30. Onun bir tasarrufu yoktur üzerinizde. Aynı şekilde yalandır, ödülü de cezası da. Ondan daha fazla tanrıcıdır, bu hurafelerle kendilerini yücelten din adamları. Zevk alarak, Allah rızası için adam öldürenleri ve kutsal cihada sarılanları. Haçlı seferlerini din adına yaparak, kasalarını dolduranları; işkenceden cinsel zevk duyanları ve insanları kısıtlayarak, kendisinin cennete gideceğine inananları.
31. Ben savaşın tanrısı değilim; ama savaşçı bir tanrıyım da gerektiğinde. Cezasını bulacak, insanlarımı kendi cehenneminde yaşatanlar; ama demiyorum ki, bu, ahirette olacak. Yaşarken ödeyecekler yaptıklarını. Müridlerimin çoğalması ve reddetmesi onları, bu bile eritecektir içlerindeki buzları.

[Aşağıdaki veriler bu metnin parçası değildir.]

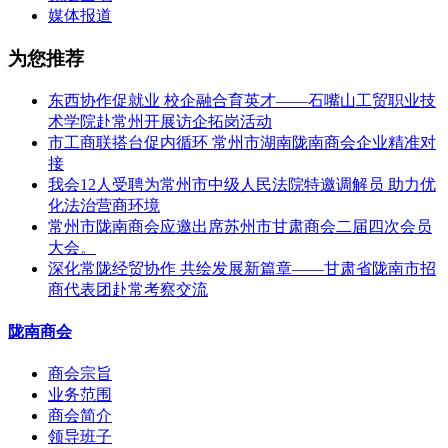
媒体报道
为您推荐
东西协作促就业 校企融合育英才——石嘴山工贸职业技
术学院赴常州开展访企拓岗活动
市工商联搭台促内循环 常州市湖南陇南商会企业精准对
接
我会12人受聘为常州市中级人民法院特邀调解员 助力优
化法治营商环境
常州市陇南商会应邀出席苏州市甘肃商会二届四次会员
大会。
深化常陇经贸协作 共绘发展新篇章——甘肃省陇南市招
商代表团赴常考察交流
陇南商会
商会宗旨
业务范围
商会简介
领导班子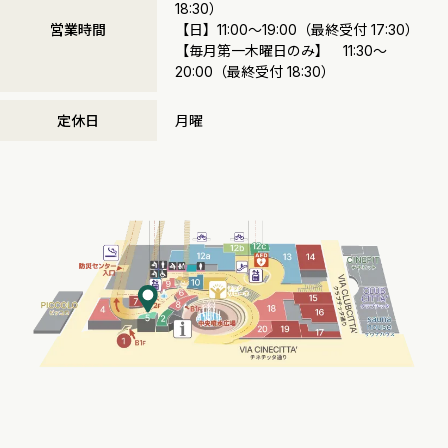
18:30）
営業時間
【日】11:00～19:00（最終受付 17:30）
【毎月第一木曜日のみ】 11:30～
20:00（最終受付 18:30）
定休日
月曜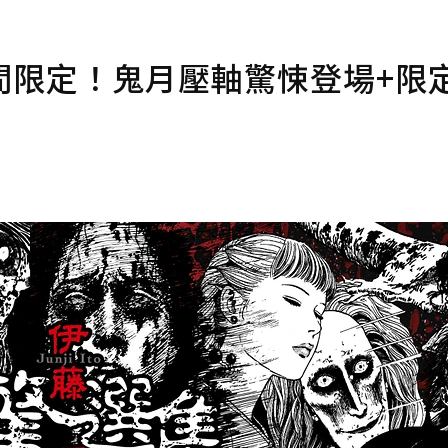
間限定！鬼月壓軸驚悚登場+限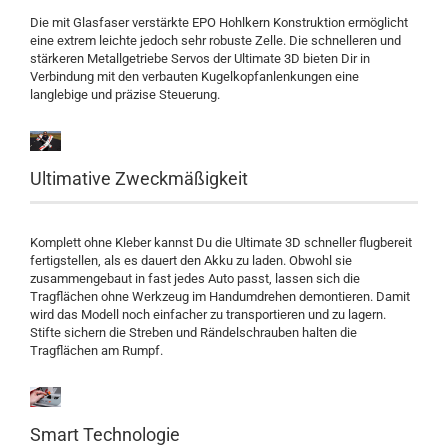
Die mit Glasfaser verstärkte EPO Hohlkern Konstruktion ermöglicht
eine extrem leichte jedoch sehr robuste Zelle. Die schnelleren und
stärkeren Metallgetriebe Servos der Ultimate 3D bieten Dir in
Verbindung mit den verbauten Kugelkopfanlenkungen eine
langlebige und präzise Steuerung.
Ultimative Zweckmäßigkeit
Komplett ohne Kleber kannst Du die Ultimate 3D schneller flugbereit
fertigstellen, als es dauert den Akku zu laden. Obwohl sie
zusammengebaut in fast jedes Auto passt, lassen sich die
Tragflächen ohne Werkzeug im Handumdrehen demontieren. Damit
wird das Modell noch einfacher zu transportieren und zu lagern.
Stifte sichern die Streben und Rändelschrauben halten die
Tragflächen am Rumpf.
Smart Technologie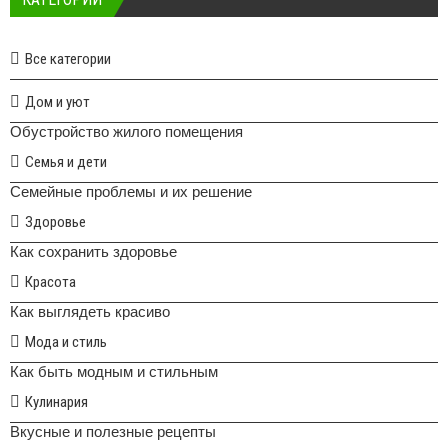
Все категории
Дом и уют
Обустройство жилого помещения
Семья и дети
Семейные проблемы и их решение
Здоровье
Как сохранить здоровье
Красота
Как выглядеть красиво
Мода и стиль
Как быть модным и стильным
Кулинария
Вкусные и полезные рецепты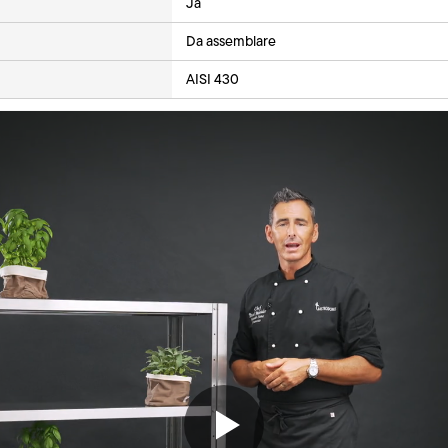
Ja
Da assemblare
AISI 430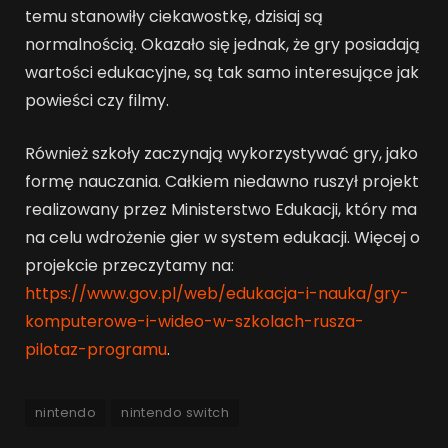
temu stanowiły ciekawostkę, dzisiaj są
normalnością. Okazało się jednak, że gry posiadają
wartości edukacyjne, są tak samo interesujące jak
powieści czy filmy.
Również szkoły zaczynają wykorzystywać gry, jako
formę nauczania. Całkiem niedawno ruszył projekt
realizowany przez Ministerstwo Edukacji, który ma
na celu wdrożenie gier w system edukacji. Więcej o
projekcie przeczytamy na:
https://www.gov.pl/web/edukacja-i-nauka/gry-
komputerowe-i-wideo-w-szkolach-rusza-
pilotaz-programu
.
nintendo
nintendo switch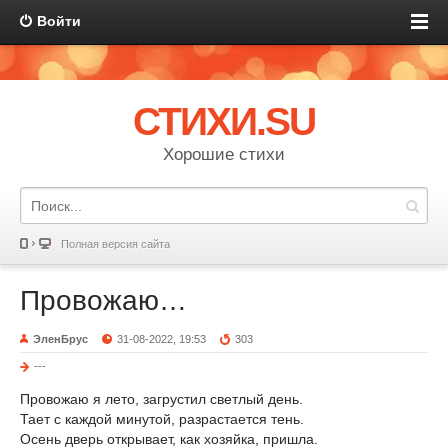
Войти
СТИХИ.SU
Хорошие стихи
Полная версия сайта
Провожаю…
ЭленБрус
31-08-2022, 19:53
303
---
Провожаю я лето, загрустил светлый день.
Тает с каждой минутой, разрастается тень.
Осень дверь открывает, как хозяйка, пришла.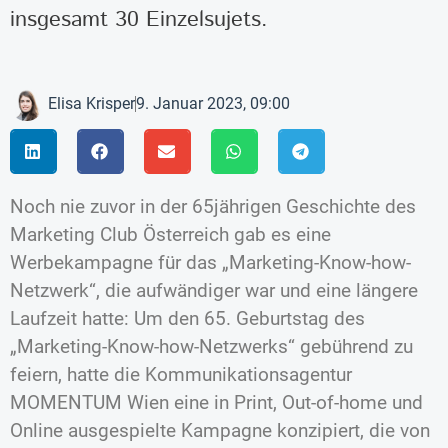
insgesamt 30 Einzelsujets.
Elisa Krisper
9. Januar 2023, 09:00
Noch nie zuvor in der 65jährigen Geschichte des
Marketing Club Österreich gab es eine
Werbekampagne für das „Marketing-Know-how-
Netzwerk“, die aufwändiger war und eine längere
Laufzeit hatte: Um den 65. Geburtstag des
„Marketing-Know-how-Netzwerks“ gebührend zu
feiern, hatte die Kommunikationsagentur
MOMENTUM Wien eine in Print, Out-of-home und
Online ausgespielte Kampagne konzipiert, die von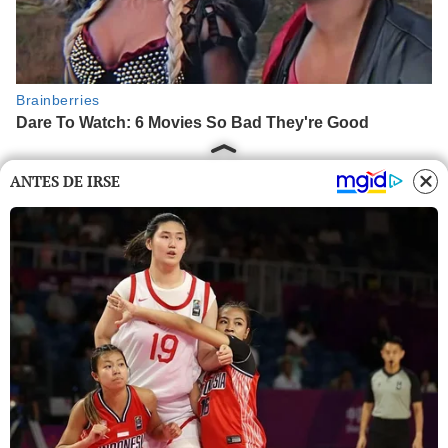
ANTES DE IRSE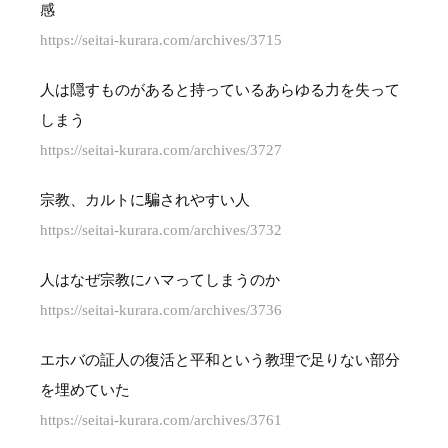
感
https://seitai-kurara.com/archives/3715
人は隠すものがあると持っているあらゆる力を失って
しまう
https://seitai-kurara.com/archives/3727
宗教、カルトに騙されやすい人
https://seitai-kurara.com/archives/3732
人はなぜ宗教にハマってしまうのか
https://seitai-kurara.com/archives/3736
エホバの証人の復活と平和という教理で足りない部分
を埋めていた
https://seitai-kurara.com/archives/3761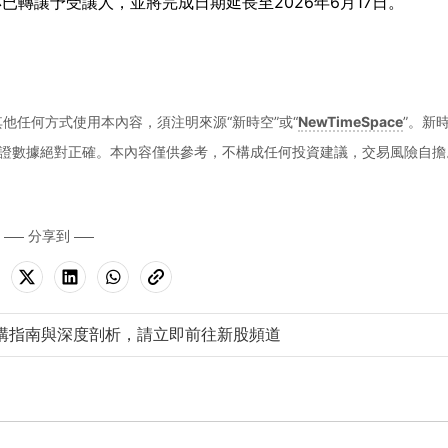
轉讓予受讓人，並將完成日期延長至2026年6月17日。
他任何方式使用本內容，須注明來源“新時空”或“
NewTimeSpace
”。新
證數據絕對正確。本內容僅供參考，不構成任何投資建議，交易風險自擔
分享到
購指南與深度剖析，請立即前往新股頻道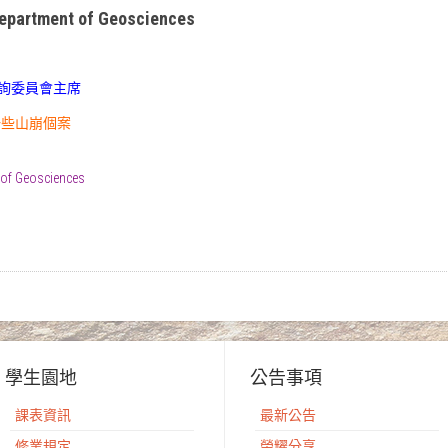
Department of Geosciences
詢委員會主席
香港一些山崩個案
 of Geosciences
學生園地
公告事項
課表資訊
最新公告
修業規定
榮耀分享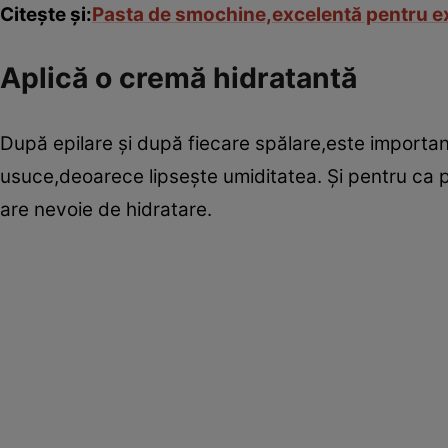
Citeşte şi:
Pasta de smochine,excelentă pentru ex
Aplică o cremă hidratantă
După epilare şi după fiecare spălare,este importan
usuce,deoarece lipseşte umiditatea. Şi pentru ca 
are nevoie de hidratare.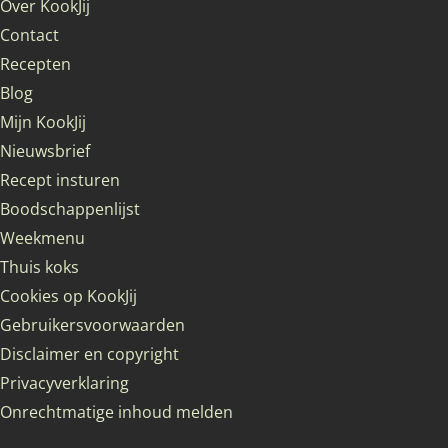
Over KookJij
Contact
Recepten
Blog
Mijn KookJij
Nieuwsbrief
Recept insturen
Boodschappenlijst
Weekmenu
Thuis koks
Cookies op KookJij
Gebruikersvoorwaarden
Disclaimer en copyright
Privacyverklaring
Onrechtmatige inhoud melden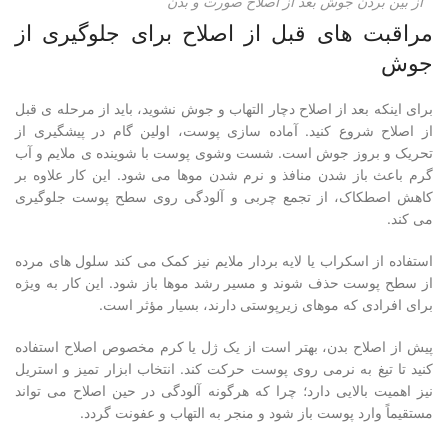
از بین بردن جوش بعد از اصلاح صورت و بدن
مراقبت های قبل از اصلاح برای جلوگیری از
جوش
برای اینکه بعد از اصلاح دچار التهاب و جوش نشوید، باید از مرحله ی قبل
از اصلاح شروع کنید. آماده سازی پوست، اولین گام در پیشگیری از
تحریک و بروز جوش است. شست وشوی پوست با شوینده ی ملایم و آب
گرم باعث باز شدن منافذ و نرم شدن موها می شود. این کار علاوه بر
کاهش اصطکاک، از تجمع چربی و آلودگی روی سطح پوست جلوگیری
می کند.
استفاده از اسکراب یا لایه بردار ملایم نیز کمک می کند سلول های مرده
از سطح پوست حذف شوند و مسیر رشد موها باز شود. این کار به ویژه
برای افرادی که موهای زیرپوستی دارند، بسیار مؤثر است.
پیش از اصلاح بدن، بهتر است از یک ژل یا کرم مخصوص اصلاح استفاده
کنید تا تیغ به نرمی روی پوست حرکت کند. انتخاب ابزار تمیز و استریل
نیز اهمیت بالایی دارد؛ چرا که هرگونه آلودگی در حین اصلاح می تواند
مستقیماً وارد پوست باز شود و منجر به التهاب و عفونت گردد.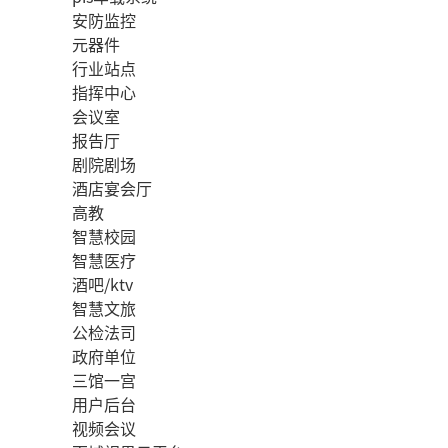
安防监控
元器件
行业站点
指挥中心
会议室
报告厅
剧院剧场
酒店宴会厅
高教
智慧校园
智慧医疗
酒吧/ktv
智慧文旅
公检法司
政府单位
三馆一宫
用户后台
视频会议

32. Bana! Bana gelin. Kurtuluşunuz bendedir sadece! Beni tanıyıp, tapmasanız da yolumdan yürüyün ve aklınızı çalıştırın sadece. Akla vurun bu kitabımı, şartlanmışlıklardan ve geleneklerden arınmış bir zihinle. Mantıklı nedenler bulun bakalım, bulabilirseniz dinsel yasaklardan yana ve benim öğütlerime karşı.